(WHAT TO PRODUCE): Scan the entries below for the word "bowl". Copy each line that has it.

(DATA TO PROCESS):
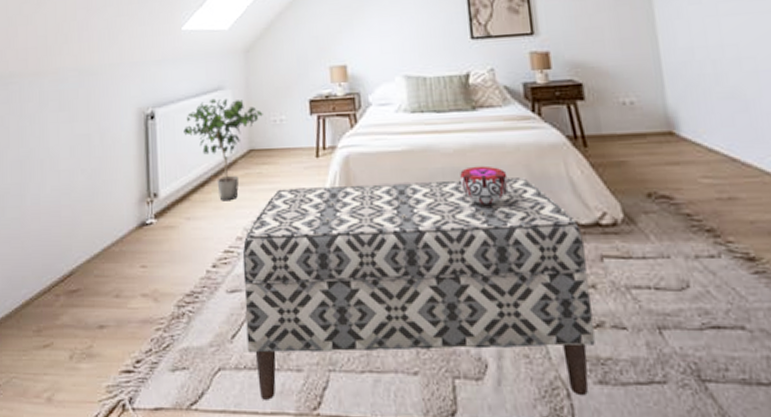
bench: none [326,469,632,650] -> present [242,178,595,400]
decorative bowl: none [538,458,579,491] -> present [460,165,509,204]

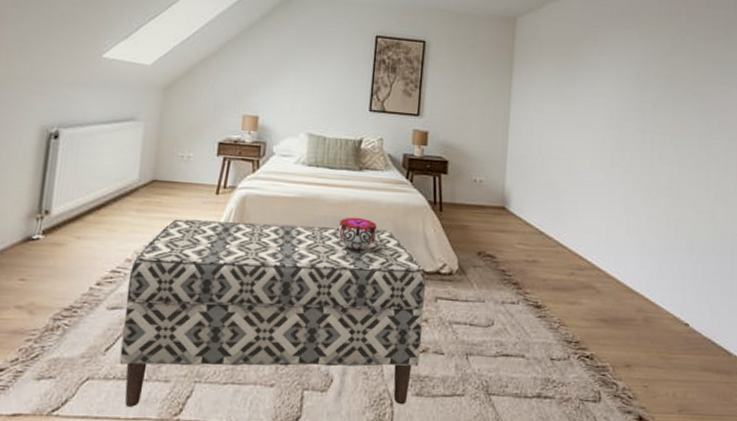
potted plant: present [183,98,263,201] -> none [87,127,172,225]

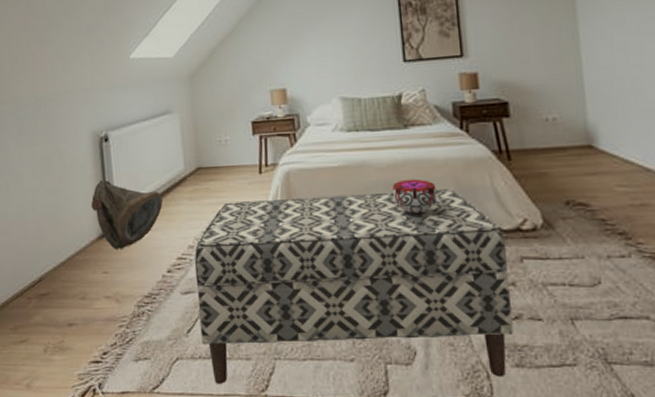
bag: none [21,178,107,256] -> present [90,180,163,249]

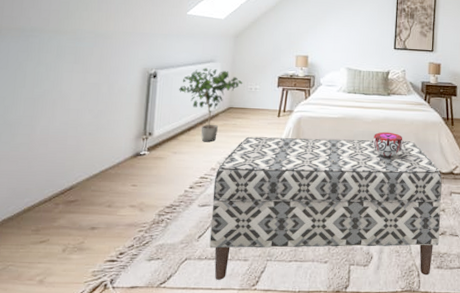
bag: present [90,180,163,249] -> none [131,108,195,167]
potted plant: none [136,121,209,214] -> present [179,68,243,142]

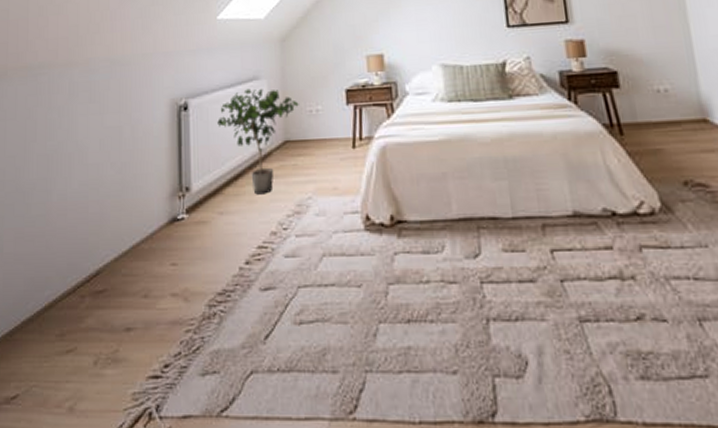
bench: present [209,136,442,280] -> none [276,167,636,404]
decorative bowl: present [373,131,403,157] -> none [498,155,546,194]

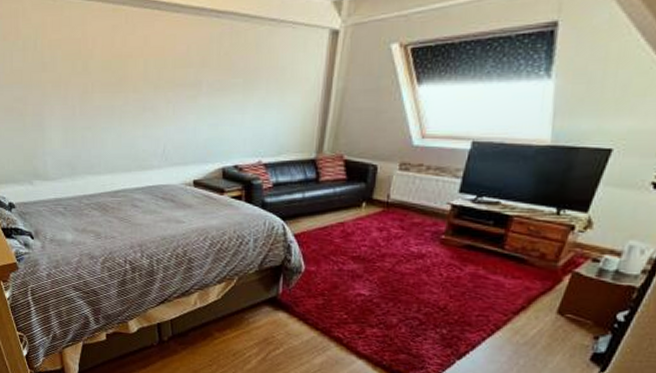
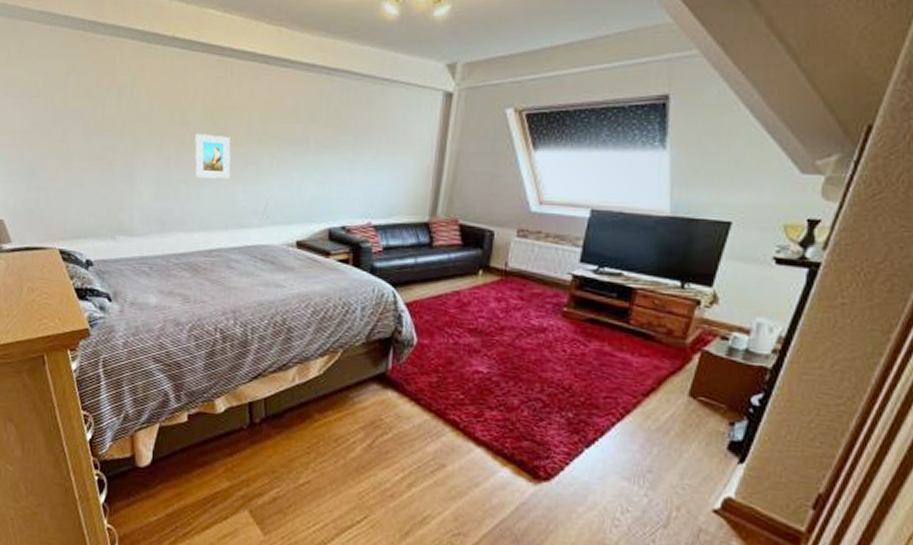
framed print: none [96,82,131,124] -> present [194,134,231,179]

(RESULT FOR THIS TASK):
decorative bowl: none [538,458,579,491] -> present [460,165,509,204]
decorative bowl: present [373,131,403,157] -> none [498,155,546,194]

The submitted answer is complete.